Iran has a proven record of human rights abuses, and a person deported to Iran as a refugee is in great danger of becoming a target of the regime. Canada must stop Sepehr’s deportation and issue a moratorium on all deportations to Iran until the political situation in the country stabilizes.
Since his detention, Sepehr’s family and friends have been feverishly organizing to secure his release and stop his deportation. They have mounted numerous rallies at Mel Lastman Square in the heart of Tehranto, as well as in front of the Immigration and Refugee Board in downtown Toronto.
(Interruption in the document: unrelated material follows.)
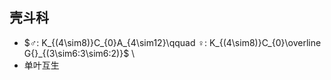 ## 壳斗科
- $♂: K_{(4\sim8)}C_{0}A_{4\sim12}\qquad ♀: K_{(4\sim8)}C_{0}\overline G{}_{(3\sim6:3\sim6:2)}$ \
- 单叶互生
They have gathered thousands of signatures on a petition, created a website and launched an online campaign via Facebook.
Jafari, Sepehr’s lawyer, has submitted an extensive application based on Humanitarian and Compassionate grounds on his behalf, including numerous letters of support from those he worked with and assisted through his job at the TDSB. She is also pursuing other legal avenues to stop his imminent deportation, particularly in light of the irregularities in the procedures and application of law around his case.
His family has also tried to reach the Minister of Immigration, Jason Kenney, directly via letters and emails, but they have yet to hear back.
It’s not too late for Sepehr, Minister Kenney can intervene at any moment, with a single signature he can stop this young man from being sent to an uncertain future at the hands of an unpredictable regime.